> _Prompt_
After locating the line that contains "38: (895, 57, 0.97)" in the data below, set down exactly that line and each one after it through the line that contains "63: (890, 312, 0.94)", and nothing more.
* * * * * * *
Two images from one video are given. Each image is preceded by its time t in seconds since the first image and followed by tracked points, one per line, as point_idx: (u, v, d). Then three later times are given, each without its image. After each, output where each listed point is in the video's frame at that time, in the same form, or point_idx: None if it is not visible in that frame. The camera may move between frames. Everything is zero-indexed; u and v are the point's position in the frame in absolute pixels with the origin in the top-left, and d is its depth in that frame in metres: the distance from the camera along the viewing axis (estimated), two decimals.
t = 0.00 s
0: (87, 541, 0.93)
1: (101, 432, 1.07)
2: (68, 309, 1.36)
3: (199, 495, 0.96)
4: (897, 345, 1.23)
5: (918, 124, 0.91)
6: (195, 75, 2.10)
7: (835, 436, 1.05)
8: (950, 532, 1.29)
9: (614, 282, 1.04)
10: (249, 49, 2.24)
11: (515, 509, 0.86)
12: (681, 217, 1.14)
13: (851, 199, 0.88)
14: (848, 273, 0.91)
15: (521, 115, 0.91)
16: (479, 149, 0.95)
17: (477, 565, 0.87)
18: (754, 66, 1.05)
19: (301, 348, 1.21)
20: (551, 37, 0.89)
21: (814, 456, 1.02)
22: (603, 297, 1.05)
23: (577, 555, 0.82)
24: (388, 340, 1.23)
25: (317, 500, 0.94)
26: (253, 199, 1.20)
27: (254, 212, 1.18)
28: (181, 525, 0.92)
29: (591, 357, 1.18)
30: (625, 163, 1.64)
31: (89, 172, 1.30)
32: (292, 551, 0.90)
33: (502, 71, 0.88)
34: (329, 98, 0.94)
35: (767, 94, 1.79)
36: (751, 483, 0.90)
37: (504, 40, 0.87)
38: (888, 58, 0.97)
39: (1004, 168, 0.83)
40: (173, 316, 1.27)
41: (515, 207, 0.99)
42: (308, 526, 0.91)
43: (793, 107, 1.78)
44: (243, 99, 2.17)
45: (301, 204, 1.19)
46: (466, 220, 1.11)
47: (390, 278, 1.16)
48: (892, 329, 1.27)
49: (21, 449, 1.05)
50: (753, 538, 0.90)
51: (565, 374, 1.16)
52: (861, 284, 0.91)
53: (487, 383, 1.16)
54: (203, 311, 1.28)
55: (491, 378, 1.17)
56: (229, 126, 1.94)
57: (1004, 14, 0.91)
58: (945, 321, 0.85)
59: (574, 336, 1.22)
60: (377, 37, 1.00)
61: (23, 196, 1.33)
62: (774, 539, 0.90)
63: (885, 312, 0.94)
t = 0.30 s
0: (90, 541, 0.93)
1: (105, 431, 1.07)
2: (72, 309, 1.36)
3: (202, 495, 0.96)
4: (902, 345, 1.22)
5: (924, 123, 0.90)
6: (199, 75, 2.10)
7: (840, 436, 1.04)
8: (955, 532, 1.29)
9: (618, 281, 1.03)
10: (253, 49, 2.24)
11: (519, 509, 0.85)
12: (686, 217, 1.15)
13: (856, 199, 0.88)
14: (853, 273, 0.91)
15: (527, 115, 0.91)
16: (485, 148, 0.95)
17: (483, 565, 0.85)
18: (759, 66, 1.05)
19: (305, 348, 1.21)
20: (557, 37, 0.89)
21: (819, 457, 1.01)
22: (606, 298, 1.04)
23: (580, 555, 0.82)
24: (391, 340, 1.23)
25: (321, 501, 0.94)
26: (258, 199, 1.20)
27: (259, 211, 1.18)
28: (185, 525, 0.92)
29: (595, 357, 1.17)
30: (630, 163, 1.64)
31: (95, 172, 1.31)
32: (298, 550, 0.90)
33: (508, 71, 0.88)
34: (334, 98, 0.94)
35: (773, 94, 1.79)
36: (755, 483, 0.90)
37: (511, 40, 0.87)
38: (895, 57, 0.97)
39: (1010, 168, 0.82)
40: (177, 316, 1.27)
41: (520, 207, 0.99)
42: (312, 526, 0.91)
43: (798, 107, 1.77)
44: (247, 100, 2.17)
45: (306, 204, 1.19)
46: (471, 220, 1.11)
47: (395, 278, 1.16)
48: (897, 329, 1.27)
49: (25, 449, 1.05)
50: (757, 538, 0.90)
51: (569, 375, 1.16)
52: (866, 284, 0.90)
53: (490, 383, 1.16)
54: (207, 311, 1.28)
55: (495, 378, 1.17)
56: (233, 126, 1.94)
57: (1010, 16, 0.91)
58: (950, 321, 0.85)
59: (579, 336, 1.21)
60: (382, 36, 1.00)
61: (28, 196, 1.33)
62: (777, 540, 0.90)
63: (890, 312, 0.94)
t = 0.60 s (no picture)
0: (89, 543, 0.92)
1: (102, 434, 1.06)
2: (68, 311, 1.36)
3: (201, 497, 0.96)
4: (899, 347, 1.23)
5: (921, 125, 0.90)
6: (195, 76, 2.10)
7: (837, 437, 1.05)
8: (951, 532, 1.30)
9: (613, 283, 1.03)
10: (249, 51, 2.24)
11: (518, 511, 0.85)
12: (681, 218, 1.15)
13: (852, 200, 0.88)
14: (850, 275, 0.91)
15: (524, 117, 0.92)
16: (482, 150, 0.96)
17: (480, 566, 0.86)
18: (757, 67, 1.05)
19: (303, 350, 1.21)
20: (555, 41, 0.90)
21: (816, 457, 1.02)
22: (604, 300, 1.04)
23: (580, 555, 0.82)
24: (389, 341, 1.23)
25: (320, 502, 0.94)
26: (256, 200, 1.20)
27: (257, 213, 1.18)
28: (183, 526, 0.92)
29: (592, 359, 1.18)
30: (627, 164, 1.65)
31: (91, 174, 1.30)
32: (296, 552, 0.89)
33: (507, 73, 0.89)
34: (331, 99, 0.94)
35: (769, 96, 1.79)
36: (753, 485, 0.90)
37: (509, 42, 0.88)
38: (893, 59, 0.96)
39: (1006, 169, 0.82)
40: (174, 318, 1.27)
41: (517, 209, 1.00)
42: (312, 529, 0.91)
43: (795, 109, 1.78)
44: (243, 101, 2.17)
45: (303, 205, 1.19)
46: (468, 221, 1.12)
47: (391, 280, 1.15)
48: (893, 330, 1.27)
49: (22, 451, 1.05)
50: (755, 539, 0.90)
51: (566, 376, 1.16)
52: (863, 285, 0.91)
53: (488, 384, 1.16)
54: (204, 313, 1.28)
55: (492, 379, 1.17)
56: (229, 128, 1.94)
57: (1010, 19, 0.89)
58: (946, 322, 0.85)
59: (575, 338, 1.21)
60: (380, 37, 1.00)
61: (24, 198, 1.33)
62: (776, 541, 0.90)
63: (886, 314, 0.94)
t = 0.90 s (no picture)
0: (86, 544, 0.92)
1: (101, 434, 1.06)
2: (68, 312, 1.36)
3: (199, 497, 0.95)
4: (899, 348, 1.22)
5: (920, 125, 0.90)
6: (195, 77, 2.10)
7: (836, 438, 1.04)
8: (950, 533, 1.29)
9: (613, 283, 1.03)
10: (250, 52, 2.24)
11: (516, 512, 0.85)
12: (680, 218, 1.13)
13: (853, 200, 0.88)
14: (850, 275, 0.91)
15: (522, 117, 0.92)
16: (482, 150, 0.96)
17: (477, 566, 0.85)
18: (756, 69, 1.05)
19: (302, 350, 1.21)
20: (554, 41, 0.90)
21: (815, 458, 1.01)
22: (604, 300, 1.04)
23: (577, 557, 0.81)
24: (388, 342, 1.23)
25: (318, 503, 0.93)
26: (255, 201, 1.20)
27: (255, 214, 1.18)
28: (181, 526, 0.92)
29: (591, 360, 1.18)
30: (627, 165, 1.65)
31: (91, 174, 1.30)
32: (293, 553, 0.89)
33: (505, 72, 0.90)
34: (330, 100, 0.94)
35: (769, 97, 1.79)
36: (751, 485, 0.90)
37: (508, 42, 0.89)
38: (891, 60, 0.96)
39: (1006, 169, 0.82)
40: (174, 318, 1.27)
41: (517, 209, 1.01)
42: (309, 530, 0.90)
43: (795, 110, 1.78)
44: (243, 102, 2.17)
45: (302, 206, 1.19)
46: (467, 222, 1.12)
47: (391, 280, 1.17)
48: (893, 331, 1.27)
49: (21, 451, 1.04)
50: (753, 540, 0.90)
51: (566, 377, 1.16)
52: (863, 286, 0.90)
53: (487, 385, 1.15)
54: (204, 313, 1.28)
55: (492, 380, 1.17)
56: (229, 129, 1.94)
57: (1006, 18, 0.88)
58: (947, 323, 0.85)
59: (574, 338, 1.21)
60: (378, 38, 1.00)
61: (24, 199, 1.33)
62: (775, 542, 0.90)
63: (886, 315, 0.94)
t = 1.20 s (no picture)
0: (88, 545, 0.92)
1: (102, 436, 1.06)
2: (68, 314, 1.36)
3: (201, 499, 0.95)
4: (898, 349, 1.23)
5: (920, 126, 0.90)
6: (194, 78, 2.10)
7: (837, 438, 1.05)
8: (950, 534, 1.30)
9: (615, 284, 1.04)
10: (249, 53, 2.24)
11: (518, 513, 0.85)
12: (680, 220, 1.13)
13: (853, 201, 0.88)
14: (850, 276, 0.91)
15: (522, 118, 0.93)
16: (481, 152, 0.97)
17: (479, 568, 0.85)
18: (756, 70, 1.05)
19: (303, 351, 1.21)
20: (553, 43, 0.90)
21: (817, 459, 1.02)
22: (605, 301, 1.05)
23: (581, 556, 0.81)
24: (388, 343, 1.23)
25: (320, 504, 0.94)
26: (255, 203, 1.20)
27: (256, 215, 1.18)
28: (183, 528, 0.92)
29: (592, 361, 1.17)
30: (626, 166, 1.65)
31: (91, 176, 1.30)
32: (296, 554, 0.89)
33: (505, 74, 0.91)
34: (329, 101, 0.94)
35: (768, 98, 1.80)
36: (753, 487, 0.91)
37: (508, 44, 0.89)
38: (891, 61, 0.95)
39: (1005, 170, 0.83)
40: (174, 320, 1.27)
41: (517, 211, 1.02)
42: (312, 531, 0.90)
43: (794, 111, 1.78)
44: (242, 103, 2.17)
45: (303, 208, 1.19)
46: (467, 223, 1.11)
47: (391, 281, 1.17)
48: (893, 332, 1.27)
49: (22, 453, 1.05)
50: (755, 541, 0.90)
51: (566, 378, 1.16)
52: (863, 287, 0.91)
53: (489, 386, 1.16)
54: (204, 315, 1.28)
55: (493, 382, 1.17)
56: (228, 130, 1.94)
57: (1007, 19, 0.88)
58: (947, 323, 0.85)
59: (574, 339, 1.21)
* * * * * * *
> _Solved problem_
38: (895, 57, 0.97)
39: (1010, 168, 0.82)
40: (177, 316, 1.27)
41: (520, 207, 0.99)
42: (312, 526, 0.91)
43: (798, 107, 1.77)
44: (247, 100, 2.17)
45: (306, 204, 1.19)
46: (471, 220, 1.11)
47: (395, 278, 1.16)
48: (897, 329, 1.27)
49: (25, 449, 1.05)
50: (757, 538, 0.90)
51: (569, 375, 1.16)
52: (866, 284, 0.90)
53: (490, 383, 1.16)
54: (207, 311, 1.28)
55: (495, 378, 1.17)
56: (233, 126, 1.94)
57: (1010, 16, 0.91)
58: (950, 321, 0.85)
59: (579, 336, 1.21)
60: (382, 36, 1.00)
61: (28, 196, 1.33)
62: (777, 540, 0.90)
63: (890, 312, 0.94)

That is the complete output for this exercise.